*Task goal*. Count how many lines in the saved data entries below contain the string "Malang", with case taken into account. Reply with the number only.

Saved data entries
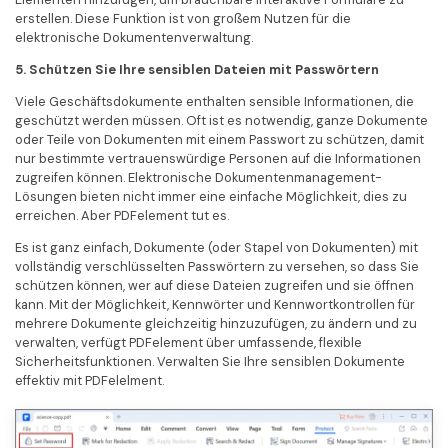
erstellen. Diese Funktion ist von großem Nutzen für die
elektronische Dokumentenverwaltung.
5. Schützen Sie Ihre sensiblen Dateien mit Passwörtern
Viele Geschäftsdokumente enthalten sensible Informationen, die
geschützt werden müssen. Oft ist es notwendig, ganze Dokumente
oder Teile von Dokumenten mit einem Passwort zu schützen, damit
nur bestimmte vertrauenswürdige Personen auf die Informationen
zugreifen können. Elektronische Dokumentenmanagement-
Lösungen bieten nicht immer eine einfache Möglichkeit, dies zu
erreichen. Aber PDFelement tut es.
Es ist ganz einfach, Dokumente (oder Stapel von Dokumenten) mit
vollständig verschlüsselten Passwörtern zu versehen, so dass Sie
schützen können, wer auf diese Dateien zugreifen und sie öffnen
kann. Mit der Möglichkeit, Kennwörter und Kennwortkontrollen für
mehrere Dokumente gleichzeitig hinzuzufügen, zu ändern und zu
verwalten, verfügt PDFelement über umfassende, flexible
Sicherheitsfunktionen. Verwalten Sie Ihre sensiblen Dokumente
effektiv mit PDFelelment.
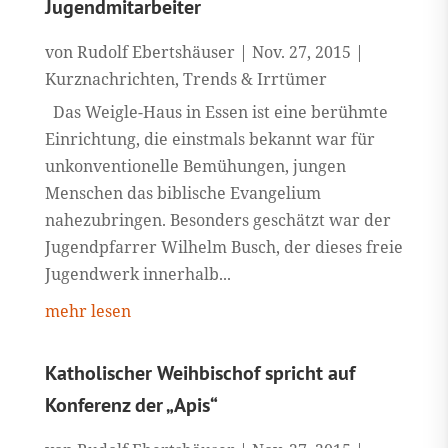
Jugendmitarbeiter
von
Rudolf Ebertshäuser
|
Nov. 27, 2015
|
Kurznachrichten
,
Trends & Irrtümer
Das Weigle-Haus in Essen ist eine berühmte
Einrichtung, die einstmals bekannt war für
unkonventionelle Bemühungen, jungen
Menschen das biblische Evangelium
nahezubringen. Besonders geschätzt war der
Jugendpfarrer Wilhelm Busch, der dieses freie
Jugendwerk innerhalb...
mehr lesen
Katholischer Weihbischof spricht auf
Konferenz der „Apis“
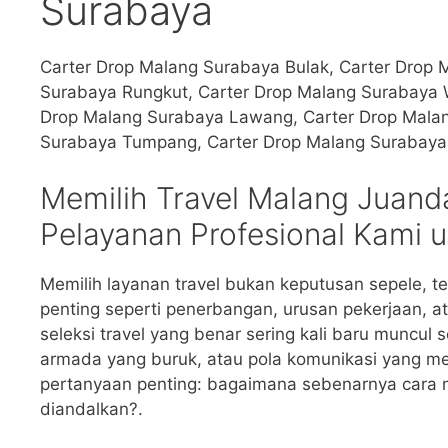
Surabaya
Carter Drop Malang Surabaya Bulak, Carter Drop 
Surabaya Rungkut, Carter Drop Malang Surabaya W
Drop Malang Surabaya Lawang, Carter Drop Mala
Surabaya Tumpang, Carter Drop Malang Surabaya K
Memilih Travel Malang Juanda
Pelayanan Profesional Kami 
Memilih layanan travel bukan keputusan sepele, t
penting seperti penerbangan, urusan pekerjaan, a
seleksi travel yang benar sering kali baru muncul
armada yang buruk, atau pola komunikasi yang m
pertanyaan penting: bagaimana sebenarnya cara 
diandalkan?.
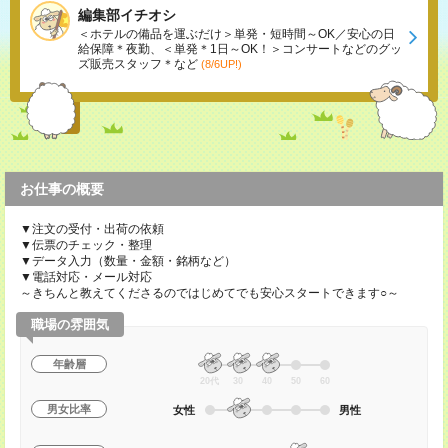
編集部イチオシ
＜ホテルの備品を運ぶだけ＞単発・短時間～OK／安心の日
給保障＊夜勤、＜単発＊1日～OK！＞コンサートなどのグッ
ズ販売スタッフ＊など
(8/6UP!)
お仕事の概要
▼注文の受付・出荷の依頼
▼伝票のチェック・整理
▼データ入力（数量・金額・銘柄など）
▼電話対応・メール対応
～きちんと教えてくださるのではじめてでも安心スタートできます○～
職場の雰囲気
年齢層
20代
30
40
50
60
男女比率
女性
男性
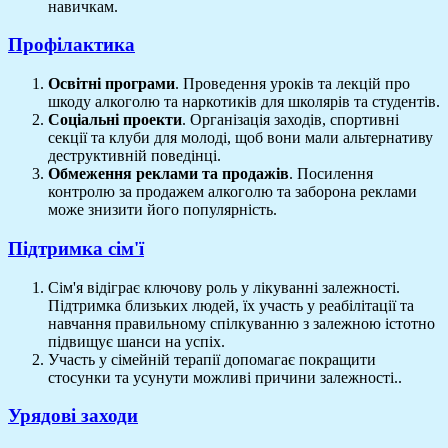
навичкам.
Профілактика
Освітні програми
. Проведення уроків та лекцій про
шкоду алкоголю та наркотиків для школярів та студентів.
Соціальні проекти
. Організація заходів, спортивні
секції та клуби для молоді, щоб вони мали альтернативу
деструктивній поведінці.
Обмеження реклами та продажів
. Посилення
контролю за продажем алкоголю та заборона реклами
може знизити його популярність.
Підтримка сім'ї
Сім'я відіграє ключову роль у лікуванні залежності.
Підтримка близьких людей, їх участь у реабілітації та
навчання правильному спілкуванню з залежною істотно
підвищує шанси на успіх.
Участь у сімейній терапії допомагає покращити
стосунки та усунути можливі причини залежності..
Урядові заходи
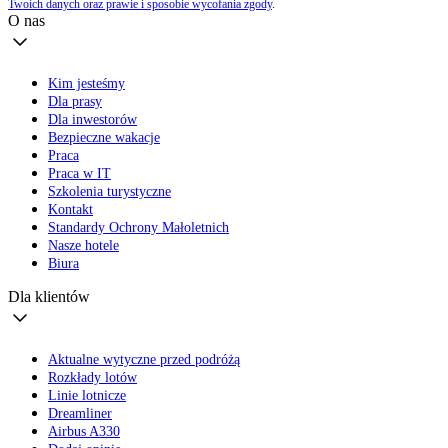
Twoich danych oraz prawie i sposobie wycofania zgody
.
O nas
Kim jesteśmy
Dla prasy
Dla inwestorów
Bezpieczne wakacje
Praca
Praca w IT
Szkolenia turystyczne
Kontakt
Standardy Ochrony Małoletnich
Nasze hotele
Biura
Dla klientów
Aktualne wytyczne przed podróżą
Rozkłady lotów
Linie lotnicze
Dreamliner
Airbus A330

*Output of the exercise*. 5